» **Zestaw zadań**:
1. Odpowiedz krótko na pytania do tekstu o kontrolerach Xboxa:
(a) Dlaczego autor dokupił trzeci pad?
(b) Czego wymagała pierwsza wersja kontrolera współpracująca z Xboxem One, aby przekazać dźwięk?
(c) Co dodano w kontrolerze do Xboxa series S|X w porównaniu z poprzednikiem?
2. Dopisz dalszy ciąg tekstu o kontrolerach Xboxa od miejsca, w którym się urywa.

» **Fragment tekstu**:
——————

W listopadzie zeszłego roku zrobiłem sobie prezent. Kupiłem Xboxa series X z All Access i ekstra grą. To znaczy oficjalnie konsola była niby dla syna, a gra dla żony, ale przecież wiadomo, jak to się musiało skończyć, prawda? Jeden pad był w zestawie, drugi dokupiłem, by można było grać razem, trzeci dokupiłem, bo mi się spodobał czerwony. A chwilowo mam i czwarty, Turtle Beach Recon, którego producent obiecał wyjątkowy dźwięk. A co z tego wyszło?
Podobny czy nie?
Microsoft, projektując swój kontroler, przyjął założenie, że będzie on miał wbudowane wyjście dźwięku. Pierwsza wersja współpracująca z Xboxem One wymagała co prawda specjalnego adaptera lub słuchawek z odpowiednią złączką, lecz rychło obok niego pojawił się standardowy mini-jack 3,5 mm.
Układ gałek i przycisków został przyjęty przez innych producentów niemal bez zmian – nic dziwnego, bo cieszył się dużym uznaniem graczy. Tak dużym, że kontroler od Xboxa series S|X niemal się nie różnił od poprzednika – dodano tylko klawisz do zrzutów ekranu.

——————

» **Sekcja danych**:
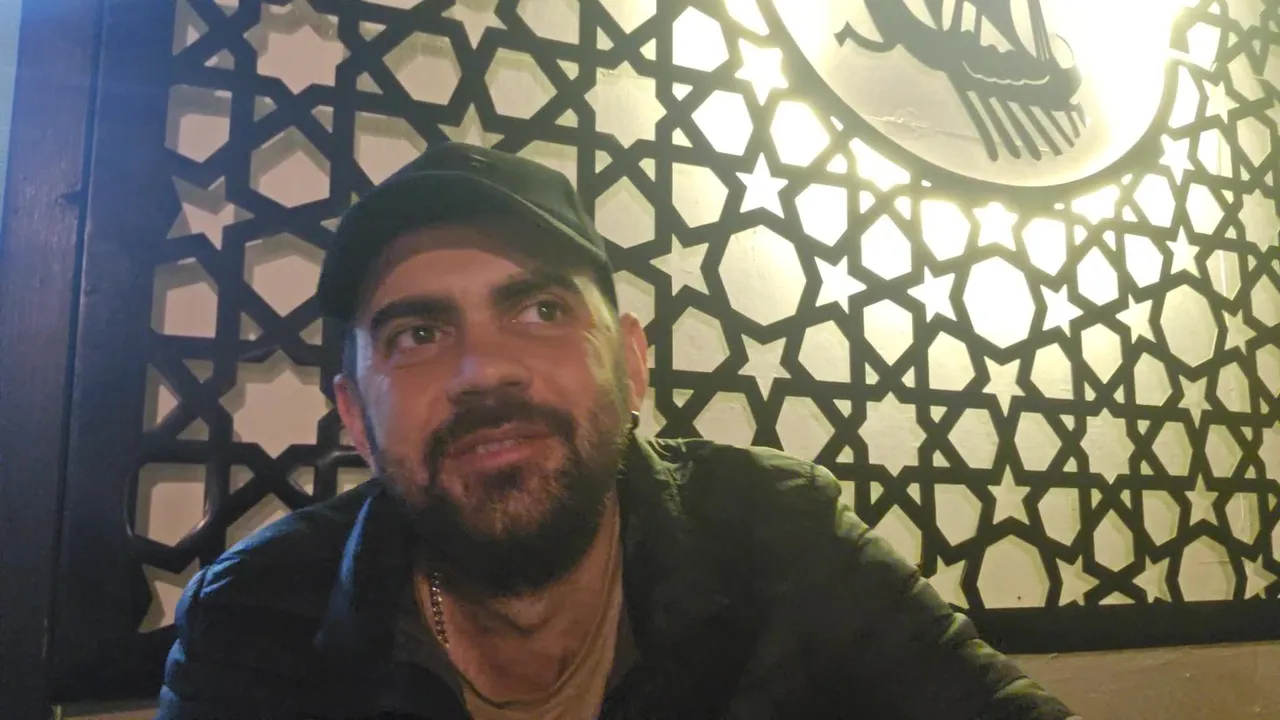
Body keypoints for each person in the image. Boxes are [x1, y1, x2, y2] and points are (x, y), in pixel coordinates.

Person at [156, 141, 1078, 719]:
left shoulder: (777, 530)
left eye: (542, 310)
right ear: (356, 416)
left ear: (632, 365)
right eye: (419, 335)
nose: (483, 371)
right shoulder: (253, 619)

——————

» **Oczekiwane odpowiedzi**:
1.
(a) Spodobał mu się czerwony.
(b) Specjalnego adaptera lub słuchawek z odpowiednią złączką.
(c) Klawisz do zrzutów ekranu.

2.
Alternatywni producenci nie byli tak oszczędni. Testowany Turtle Beach Recon dostał dwa dodatkowe przyciski na dolnej części kontrolera – ich funkcje można określić we własnym zakresie – oraz rozbudowany w stosunku do oryginału układ dźwiękowy z kontrolkami, pozwalający na sterowanie jego działaniem.
Wymusiło to niewielkie (ale ważne, jak się później okaże) zmiany w położeniu przycisków podstawowych. Recon ma także zmodyfikowane uchwyty, różniące się gumowanym wykończeniem, zmniejszającym poślizg i potliwość dłoni.
Turtle Beach Recon kosztuje w momencie pisania recenzji około 299 złotych.
Turtle Beach Recon w praktyce
Oryginalny pad Microsoftu pracuje bezprzewodowo w oparciu o protokół Xbox Wireless. To znaczy w zasadzie można podłączyć go kablem, ale stosuje się ten sposób raczej wyłącznie przy współpracy z komputerami PC, nie z konsolą. Recon jest jednak kontrolerem wyłącznie przewodowym i zmusił mnie od początku do kombinowania z połączeniem.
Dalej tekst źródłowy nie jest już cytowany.